Problem details: Would you copy out the following entries exactly, without any of the pictures?

-------- Task input --------

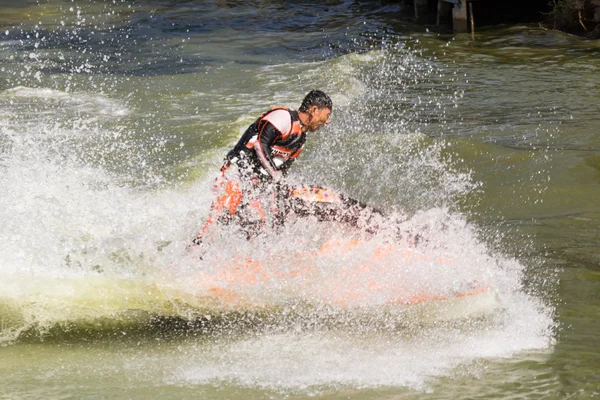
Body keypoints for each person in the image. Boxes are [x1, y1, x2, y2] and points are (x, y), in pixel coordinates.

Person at [192, 90, 333, 244]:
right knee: (218, 224)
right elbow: (260, 145)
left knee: (258, 227)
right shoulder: (283, 117)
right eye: (326, 115)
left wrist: (278, 206)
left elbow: (280, 173)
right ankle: (192, 254)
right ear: (314, 110)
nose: (327, 122)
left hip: (252, 184)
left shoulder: (300, 140)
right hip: (235, 174)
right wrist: (276, 177)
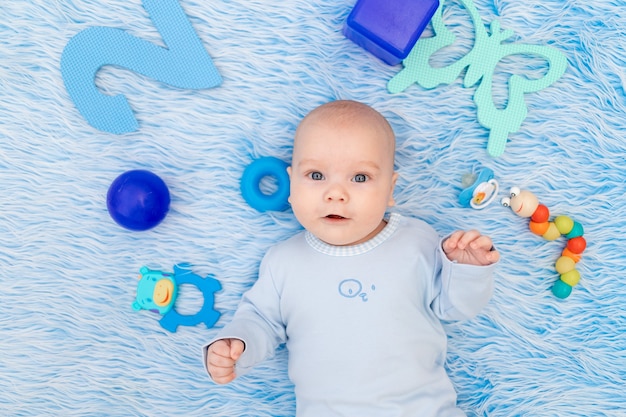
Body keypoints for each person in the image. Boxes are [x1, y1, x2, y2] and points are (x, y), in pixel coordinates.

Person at [203, 100, 499, 416]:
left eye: (359, 178)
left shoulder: (417, 242)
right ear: (291, 183)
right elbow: (259, 319)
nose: (336, 194)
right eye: (316, 175)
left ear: (390, 189)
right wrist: (237, 344)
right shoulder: (284, 262)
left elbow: (455, 307)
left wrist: (467, 269)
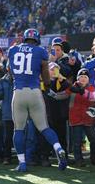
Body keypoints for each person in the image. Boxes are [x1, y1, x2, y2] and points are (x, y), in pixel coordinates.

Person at [8, 28, 67, 172]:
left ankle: (22, 163)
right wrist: (46, 85)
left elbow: (10, 71)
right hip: (35, 91)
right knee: (44, 127)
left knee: (19, 129)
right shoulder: (40, 51)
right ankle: (58, 148)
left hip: (19, 92)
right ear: (37, 39)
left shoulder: (13, 50)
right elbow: (46, 77)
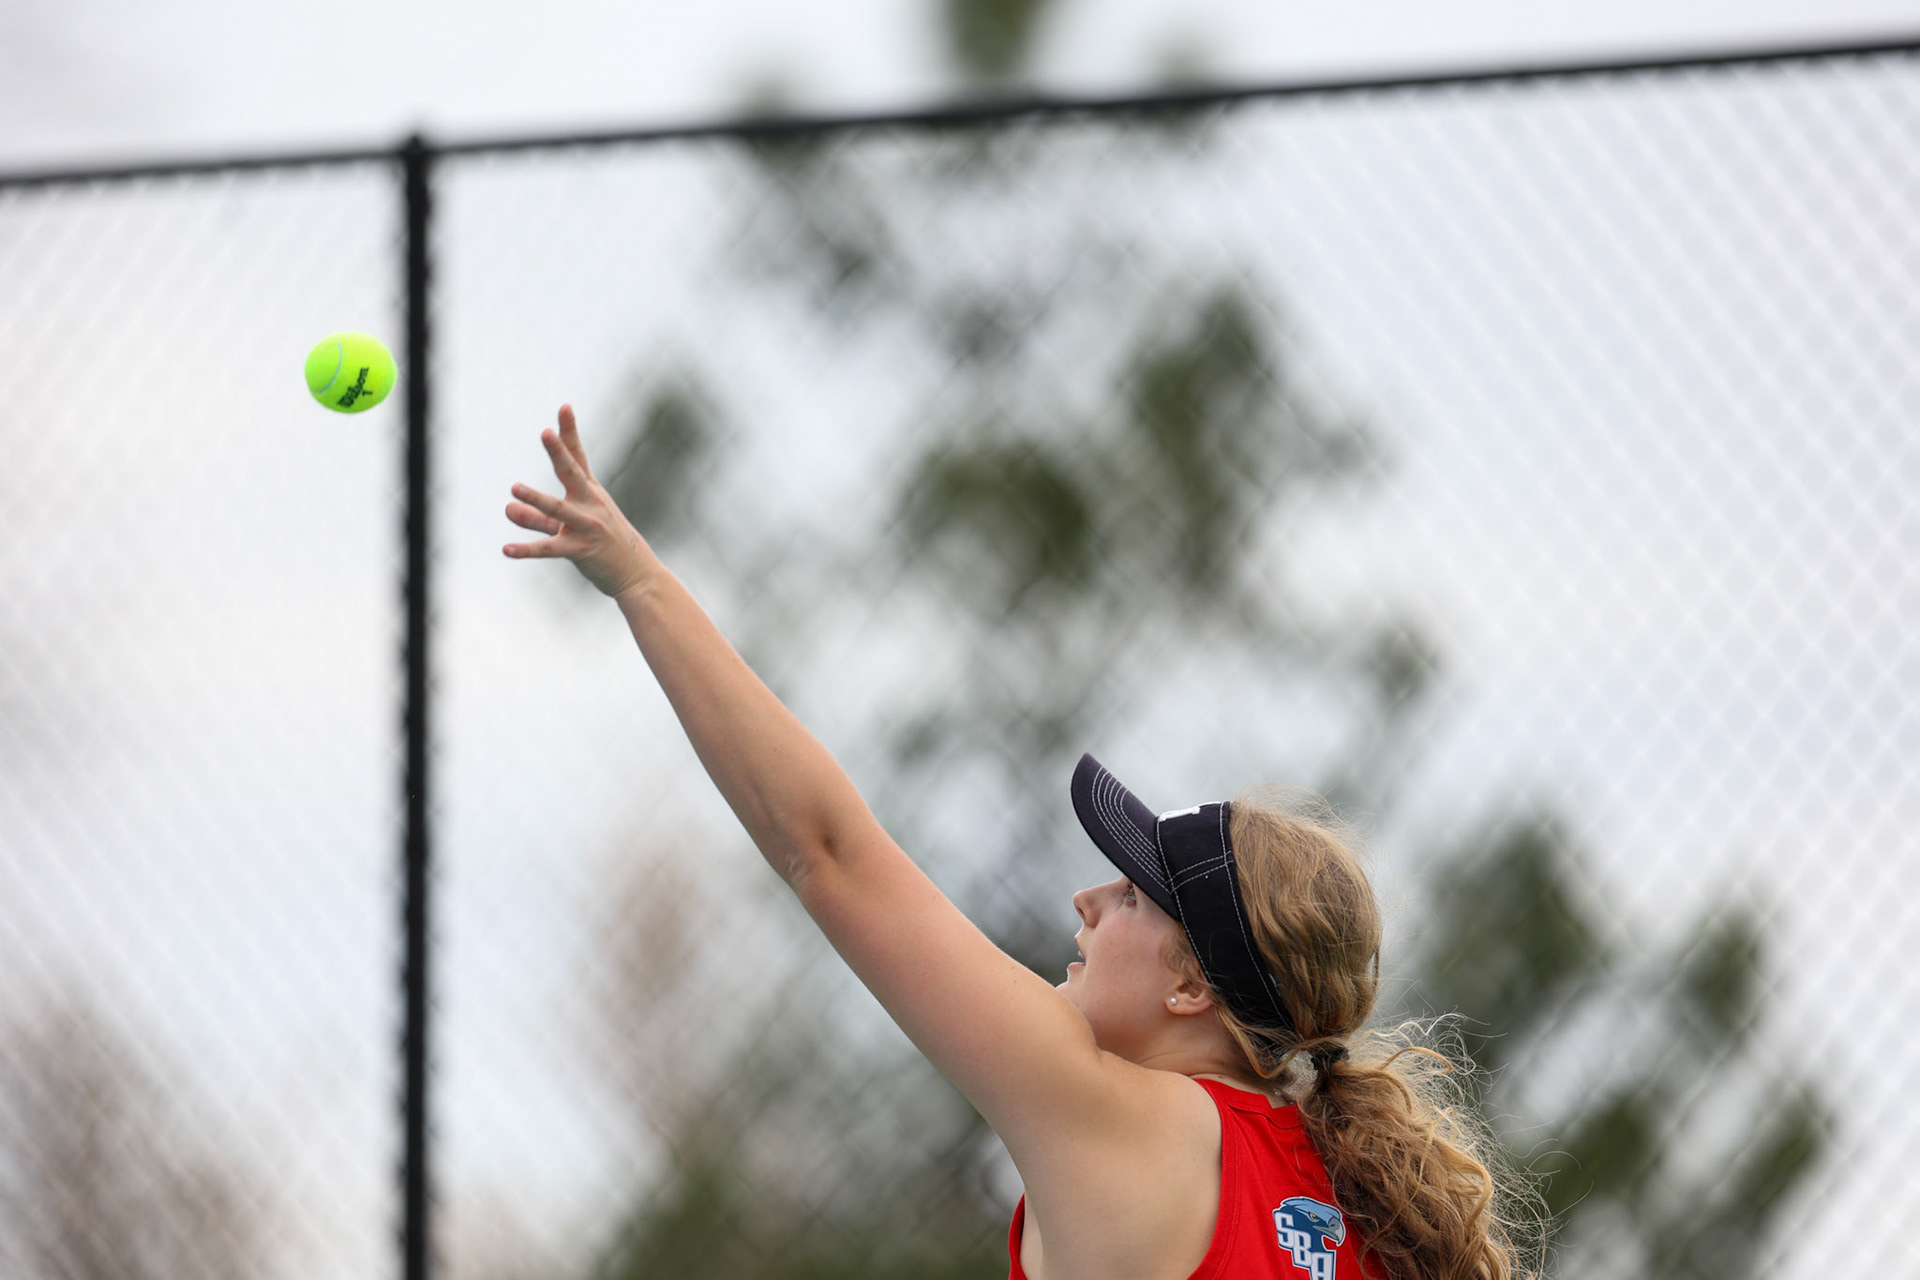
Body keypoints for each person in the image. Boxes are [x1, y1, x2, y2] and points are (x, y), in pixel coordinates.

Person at [503, 406, 1528, 1280]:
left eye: (1133, 895)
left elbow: (829, 850)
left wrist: (641, 584)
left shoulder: (1125, 1123)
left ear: (1192, 988)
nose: (1089, 900)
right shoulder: (1357, 1205)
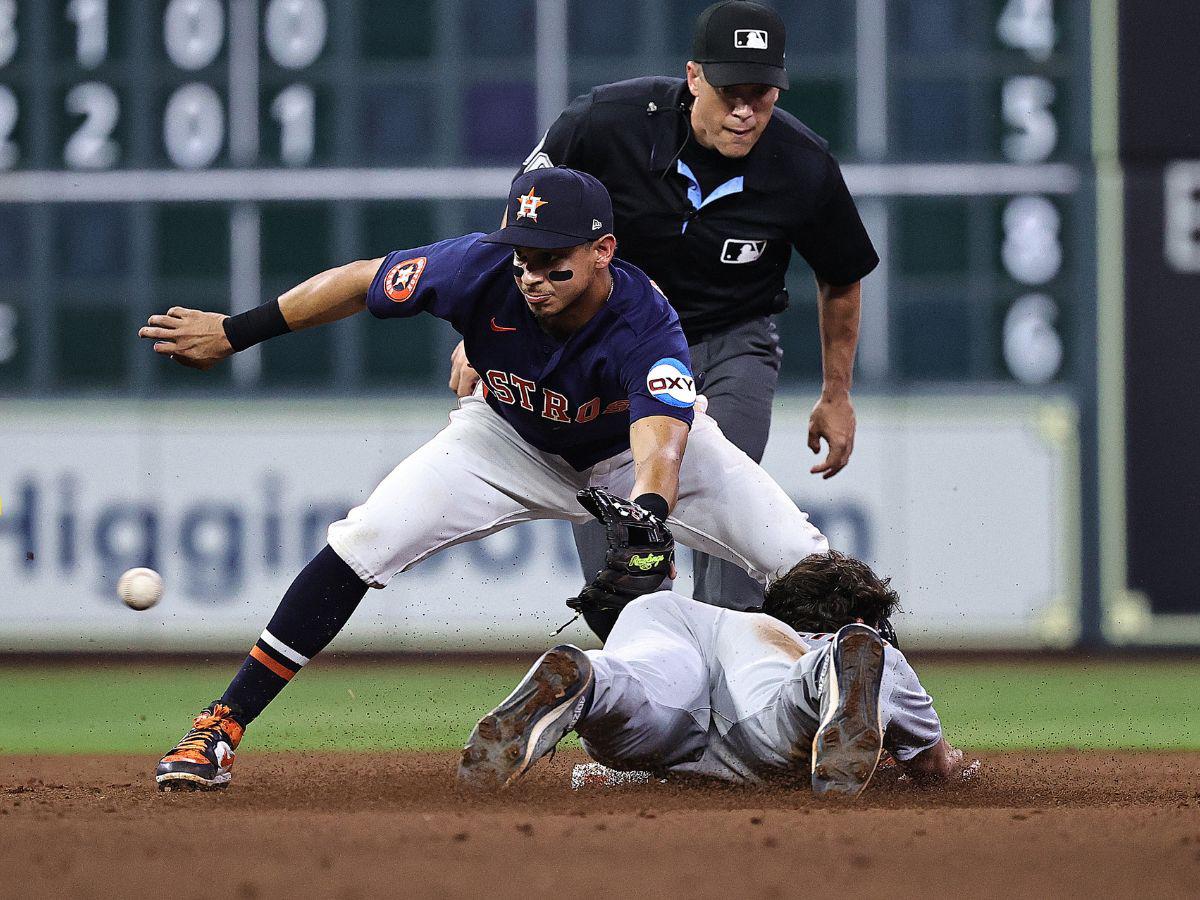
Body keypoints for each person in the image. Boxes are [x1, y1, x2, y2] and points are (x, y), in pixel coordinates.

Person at [137, 166, 829, 792]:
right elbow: (358, 280)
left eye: (552, 261)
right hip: (506, 440)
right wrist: (236, 331)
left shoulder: (645, 321)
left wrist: (647, 512)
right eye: (524, 256)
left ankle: (875, 722)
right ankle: (220, 726)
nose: (531, 275)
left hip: (626, 454)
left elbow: (662, 445)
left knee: (807, 559)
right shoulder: (478, 266)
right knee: (364, 537)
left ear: (602, 253)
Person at [449, 1, 880, 620]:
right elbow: (528, 226)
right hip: (608, 351)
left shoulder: (801, 164)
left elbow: (841, 278)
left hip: (729, 343)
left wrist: (837, 393)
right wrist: (484, 337)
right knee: (617, 562)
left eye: (762, 94)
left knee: (735, 542)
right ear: (694, 76)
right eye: (730, 89)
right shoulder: (605, 123)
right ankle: (647, 688)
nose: (745, 110)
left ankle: (731, 699)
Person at [459, 551, 973, 797]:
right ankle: (830, 670)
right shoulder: (854, 646)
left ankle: (588, 678)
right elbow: (933, 767)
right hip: (775, 657)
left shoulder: (750, 620)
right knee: (776, 715)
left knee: (633, 689)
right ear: (861, 622)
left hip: (669, 616)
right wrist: (953, 764)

--------

Solution for this exercise:
Body keypoints for each person in the image. Boxes are [x1, y1, x2, y2] and points are (x, y), in pixel coordinates.

Person at [192, 90, 333, 244]:
right knee: (218, 224)
right elbow: (260, 145)
left knee: (258, 227)
right shoulder: (283, 117)
right eye: (326, 115)
left wrist: (278, 206)
left elbow: (280, 173)
right ankle: (192, 254)
right ear: (314, 110)
nose: (327, 122)
left hip: (252, 184)
left shoulder: (300, 140)
right hip: (235, 174)
right wrist: (276, 177)
Body keypoints for each person in the image. Boxes are [x1, y1, x2, y2] and points are (x, y), in pixel coordinates.

Person at [203, 100, 499, 416]:
left eye: (359, 178)
left shoulder: (417, 242)
right ear: (291, 183)
right elbow: (259, 319)
nose: (336, 194)
right eye: (316, 175)
left ear: (390, 189)
right wrist: (237, 344)
right shoulder: (284, 262)
left elbow: (455, 307)
left wrist: (467, 269)
Body keypoints for each person in the image. Boxes are [x1, y1, x2, y2] and points are (x, y), in pixel coordinates.

Person at [8, 28, 67, 172]:
left ankle: (22, 163)
right wrist: (46, 85)
left elbow: (10, 71)
right hip: (35, 91)
right knee: (44, 127)
left knee: (19, 129)
right shoulder: (40, 51)
right ankle: (58, 148)
left hip: (19, 92)
right ear: (37, 39)
left shoulder: (13, 50)
right elbow: (46, 77)
Body keypoints for each person in the image. Boxes are [x1, y1, x2, y2] and points are (x, y), in pixel coordinates.

Person at [503, 406, 1528, 1280]:
left eye: (1133, 895)
left elbow: (829, 850)
left wrist: (641, 584)
left shoulder: (1125, 1123)
left ear: (1192, 988)
nose: (1089, 900)
right shoulder: (1357, 1205)
Body keypoints for each person in the image. Boxes are [x1, y1, x2, y2] and points are (x, y), in pixel coordinates.

Person at [137, 166, 829, 792]:
right elbow: (358, 280)
left eye: (552, 261)
right hip: (506, 440)
right wrist: (236, 331)
left shoulder: (645, 321)
left wrist: (647, 512)
right eye: (524, 256)
left ankle: (875, 722)
right ankle: (220, 726)
nose: (531, 275)
left hip: (626, 454)
left elbow: (662, 445)
left knee: (807, 559)
right shoulder: (478, 266)
right knee: (364, 537)
left ear: (602, 253)
Person at [449, 1, 880, 620]:
right elbow: (528, 226)
right hip: (608, 351)
left shoulder: (801, 164)
left elbow: (841, 278)
left hip: (729, 343)
left wrist: (837, 393)
right wrist: (484, 337)
right knee: (617, 562)
left eye: (762, 94)
left knee: (735, 542)
right ear: (694, 76)
right eye: (730, 89)
right shoulder: (605, 123)
right ankle: (647, 688)
nose: (745, 110)
left ankle: (731, 699)
Person at [459, 551, 973, 797]:
right ankle: (830, 670)
right shoulder: (854, 646)
left ankle: (588, 678)
right elbow: (933, 767)
right hip: (775, 657)
left shoulder: (750, 620)
right knee: (776, 715)
left knee: (633, 689)
right ear: (861, 622)
left hip: (669, 616)
right wrist: (953, 764)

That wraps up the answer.